__Exercise brief__
Present the lines below as a numbered list, skipping blank lines and leaving out the pictures.

__Data to use__
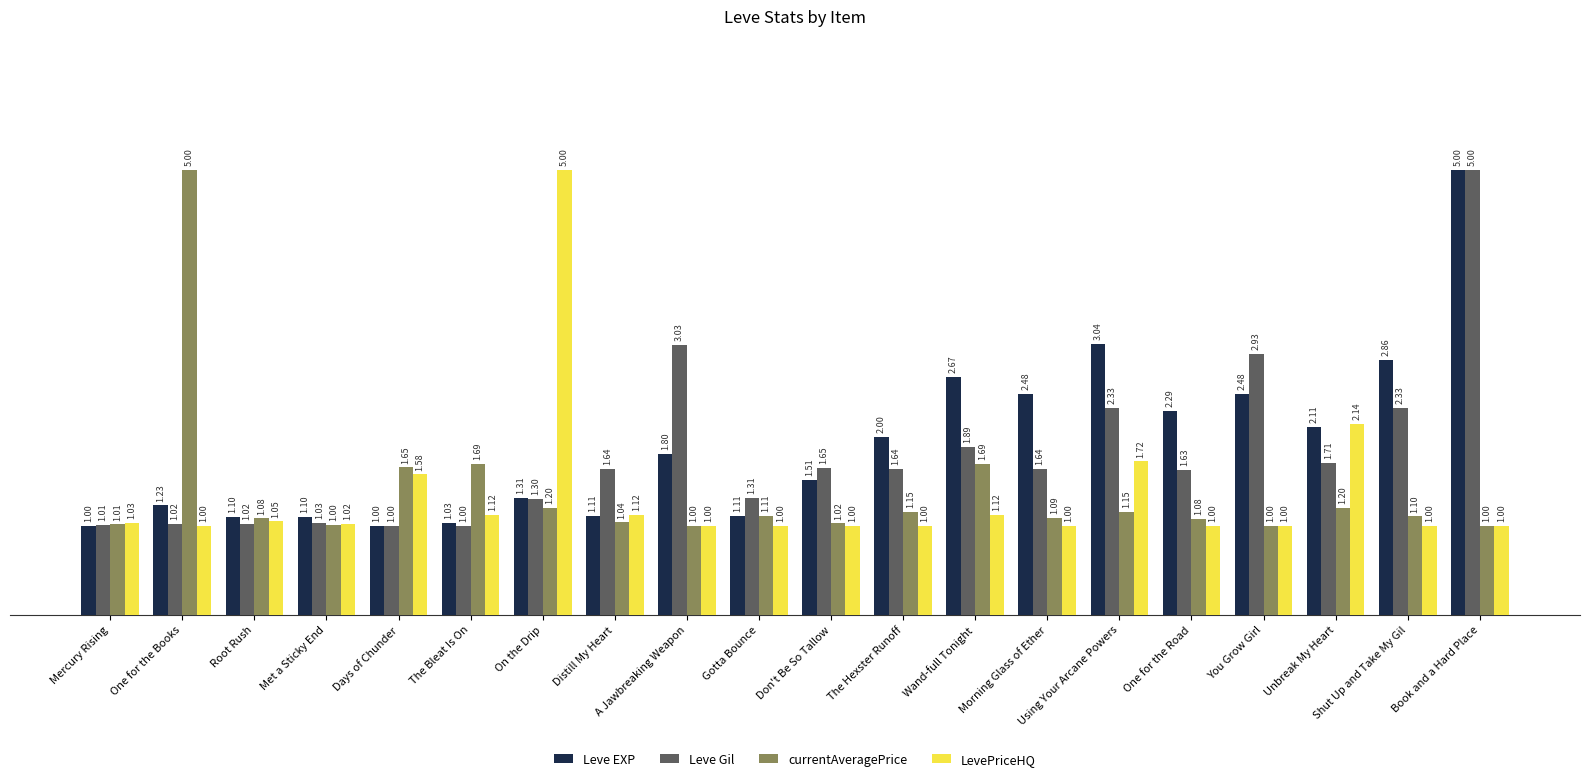

What are all the series names shown in the legend?

Leve EXP, Leve Gil, currentAveragePrice, LevePriceHQ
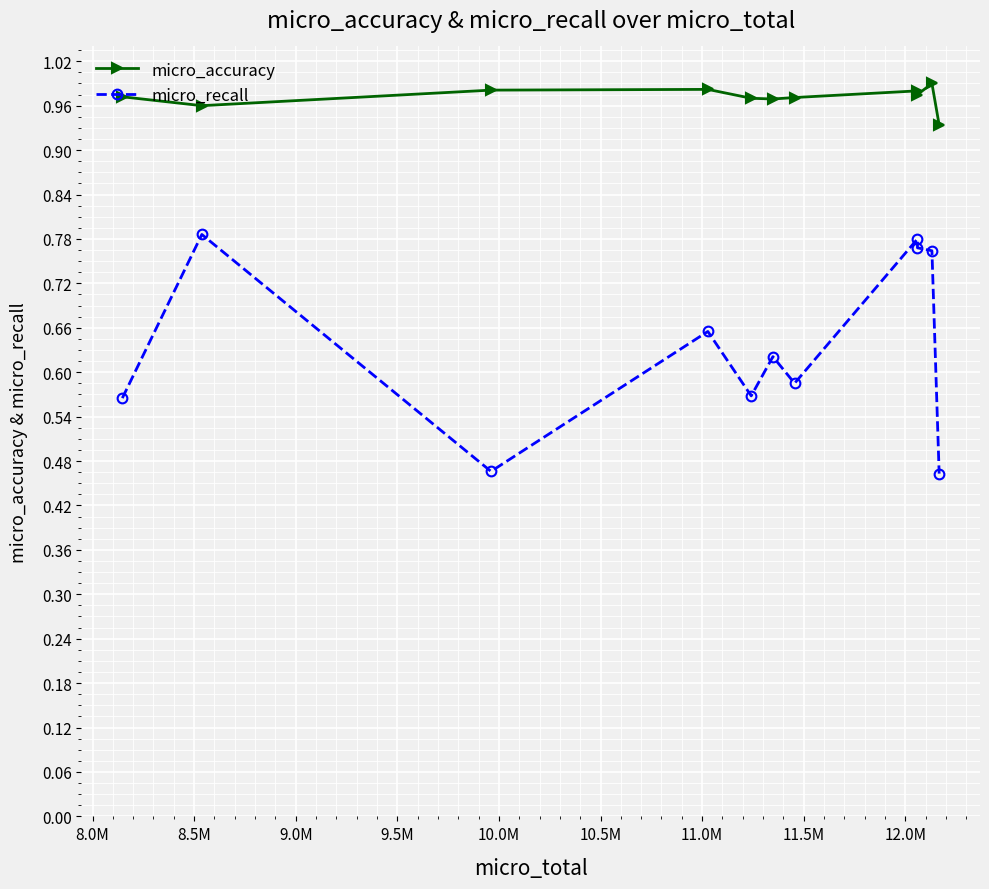

True or false: micro_recall and micro_accuracy cross at least once.

False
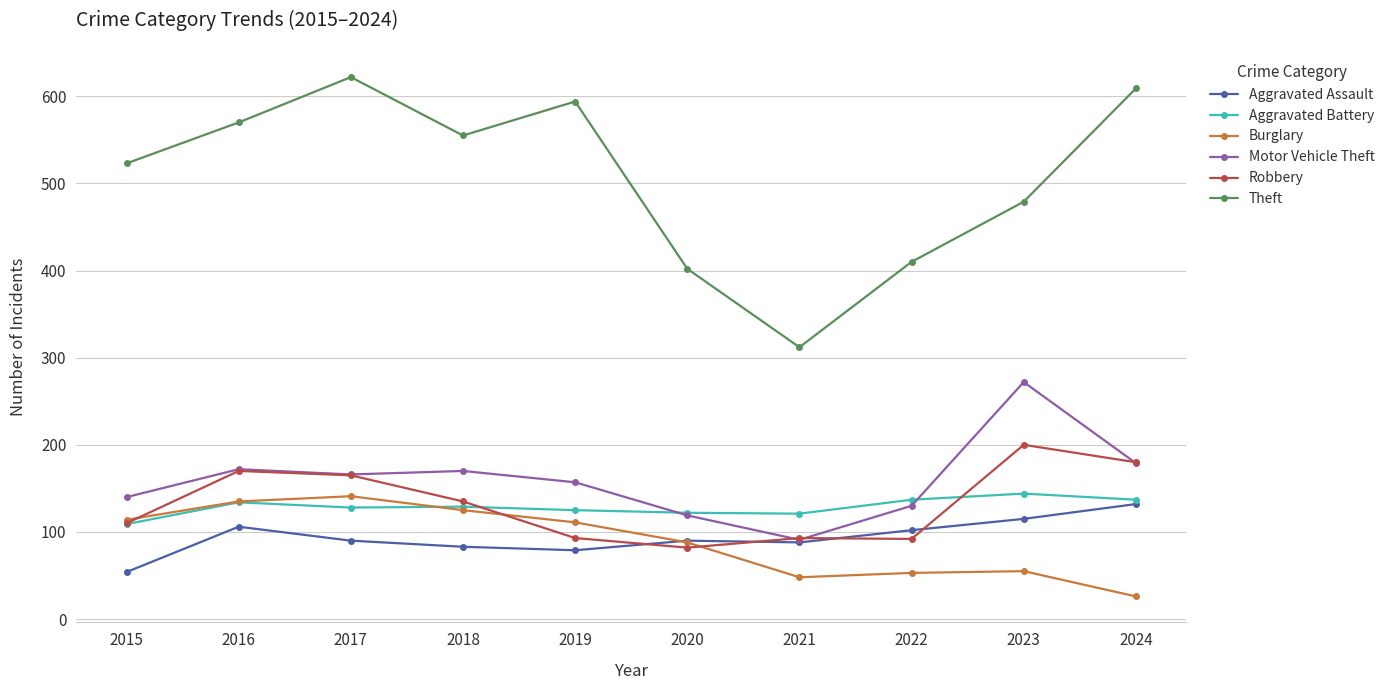

How many lines are shown in the chart?

6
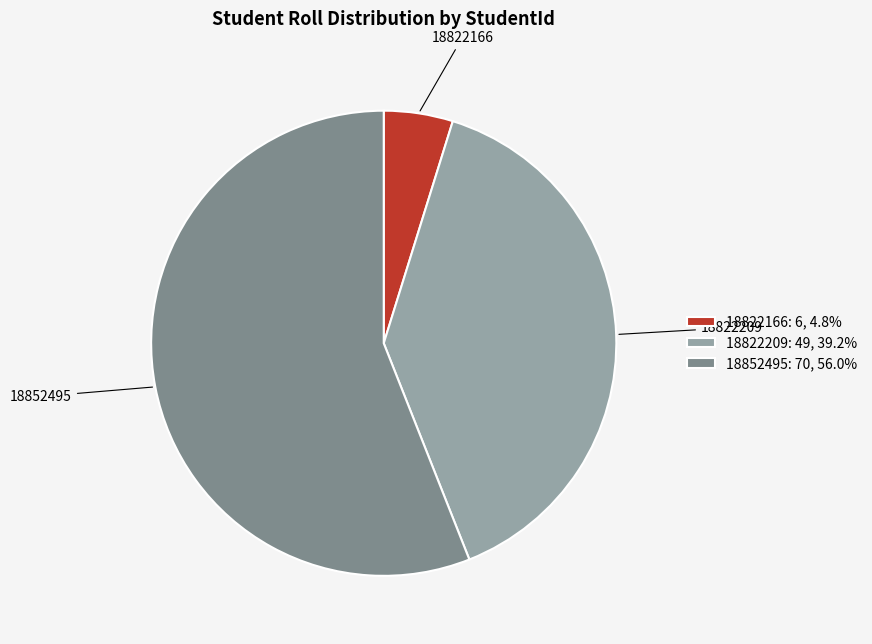

Is it true that 18822209 is 51% of the pie?

False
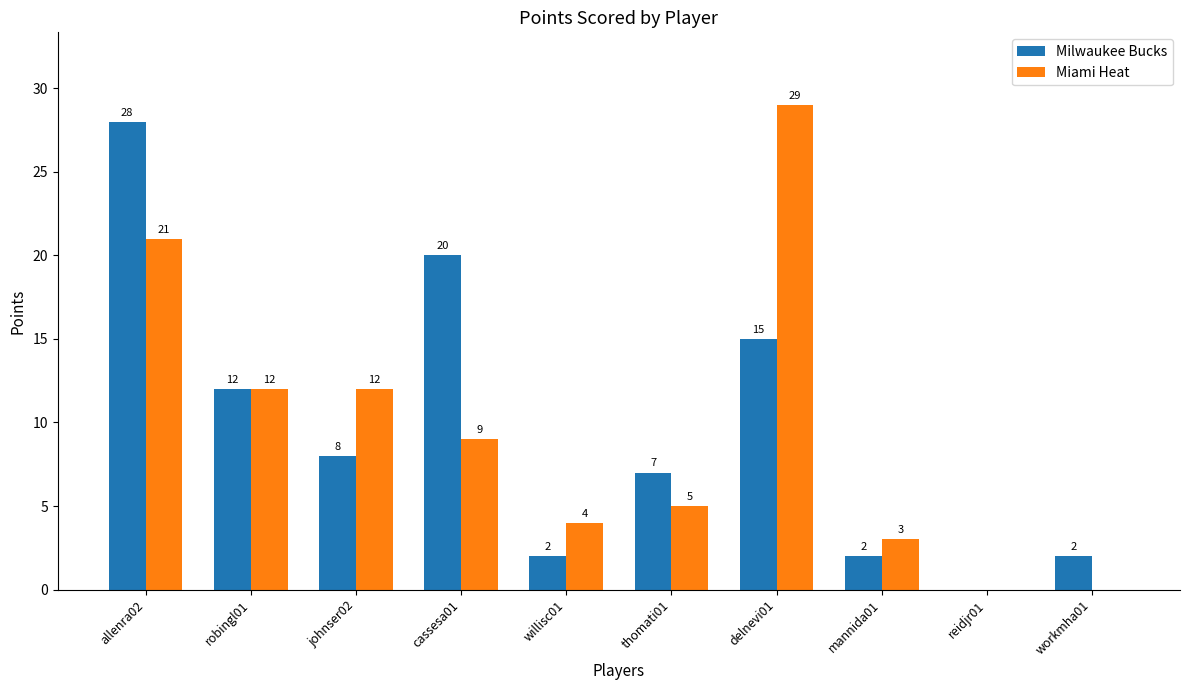

What is the sum of the Miami Heat values at allenra02 and thomati01?

26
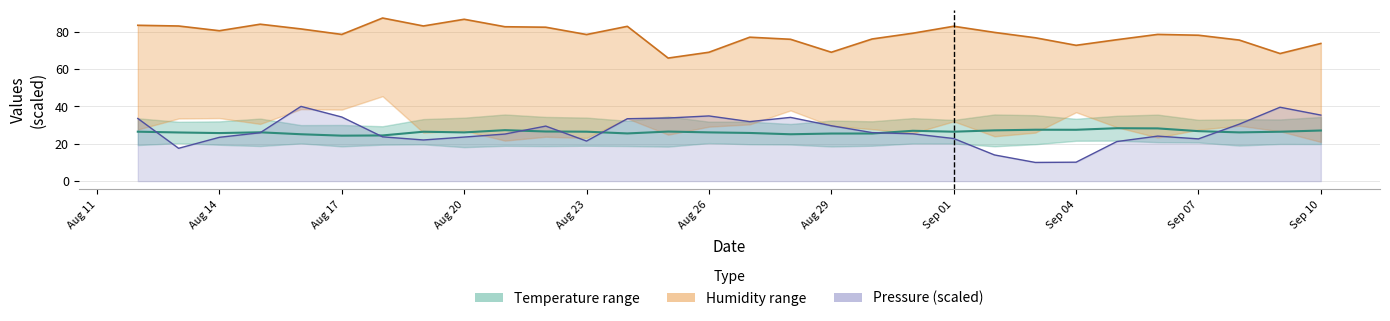

True or false: max_rel_humidity and temperature cross at least once.

False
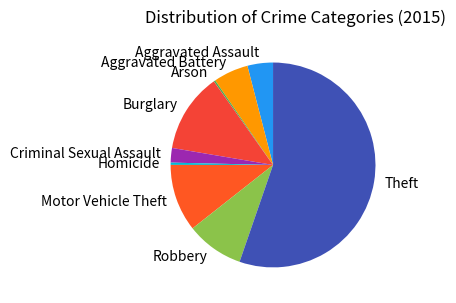

Does Theft account for over 50% of the chart?

Yes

__Response below__
1. What are all the series names shown in the legend?
2. Leve EXP, Leve Gil, currentAveragePrice, LevePriceHQ
3. True or false: micro_recall and micro_accuracy cross at least once.
4. False
5. How many lines are shown in the chart?
6. 6
7. Is it true that 18822209 is 51% of the pie?
8. False
9. What is the sum of the Miami Heat values at allenra02 and thomati01?
10. 26
11. True or false: max_rel_humidity and temperature cross at least once.
12. False
13. Does Theft account for over 50% of the chart?
14. Yes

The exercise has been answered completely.